In an OpenID Connect or OAuth 2.0 authorization request, an app can request the permissions it needs by using the scope query parameter. When a user signs into an app, the app sends a request for permission. The scope parameter is a space-separated list of delegated permissions that the app is requesting. Each permission is indicated by appending the permission value to the resource's identifier (the Application ID URI). In the request example, the app needs delegated permission to read the user's calendar and send mail as the user.

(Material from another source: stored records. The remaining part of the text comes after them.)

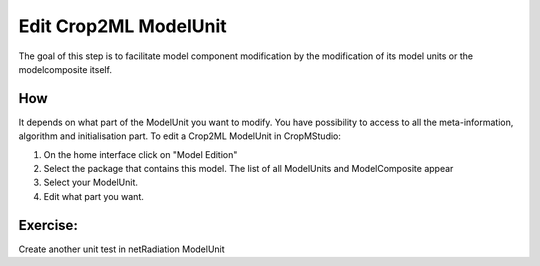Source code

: Edit Crop2ML ModelUnit
======================

The goal of this step is to facilitate model component modification by the modification of its model units or the modelcomposite itself.

How
---

It depends on what part of the ModelUnit you want to modify. You have possibility to access to all the meta-information, algorithm and initialisation part.
To edit a Crop2ML ModelUnit in CropMStudio:

1. On the home interface click on "Model Edition"
2. Select the package that contains this model. The list of all ModelUnits and ModelComposite appear
3. Select your ModelUnit.
4. Edit what part you want.

Exercise:
---------

Create another unit test in netRadiation ModelUnit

After the user enters their credentials, the Microsoft identity platform endpoint checks for a matching record of user consent. If the user has not consented to any of the requested permissions in the past, nor has an administrator consented to these permissions on behalf of the entire organization, the Microsoft identity platform endpoint asks the user to grant the requested permissions.

Note

At this time, the offline_access ("Maintain access to data you have given it access to") and user.read ("Sign you in and read your profile") permissions are automatically included in the initial consent to an application. These permissions are generally required for proper app functionality; offline_access gives the app access to refresh tokens, critical for native and web apps, while user.read gives access to the sub claim, allowing the client or app to correctly identify the user over time and access rudimentary user information.

Example screenshot that shows work account consent.

When the user approves the permission request, consent is recorded, and the user doesn't have to consent again on subsequent sign-ins to the application.

Often, when an organization purchases a license or subscription for an application, the organization wants to proactively set up the application for use by all members of the organization. As part of this process, an administrator can grant consent for the application to act on behalf of any user in the tenant. If the admin grants consent for the entire tenant, the organization's users won't see a consent page for the application. Additionally, applications must use the admin consent endpoint to request application permissions.